:: DATA FOR THE TASK

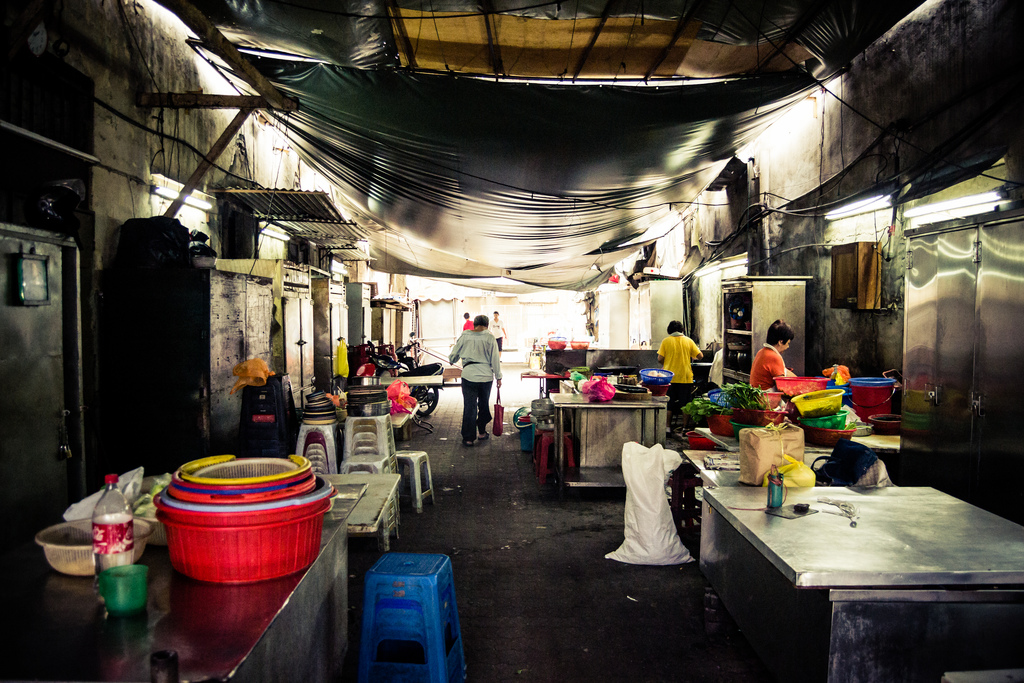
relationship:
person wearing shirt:
[446, 303, 509, 446] [435, 320, 526, 400]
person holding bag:
[446, 303, 509, 446] [474, 378, 520, 458]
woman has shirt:
[751, 319, 797, 394] [748, 350, 785, 385]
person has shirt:
[657, 320, 704, 437] [657, 339, 701, 381]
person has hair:
[657, 320, 704, 437] [660, 311, 687, 335]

::::

■ WHAT NEEDS TO BE DONE
Reproduce every line of the material above word for word, leaving out the picture.

■ EXERCISE RESULT
relationship:
person wearing shirt:
[446, 303, 509, 446] [435, 320, 526, 400]
person holding bag:
[446, 303, 509, 446] [474, 378, 520, 458]
woman has shirt:
[751, 319, 797, 394] [748, 350, 785, 385]
person has shirt:
[657, 320, 704, 437] [657, 339, 701, 381]
person has hair:
[657, 320, 704, 437] [660, 311, 687, 335]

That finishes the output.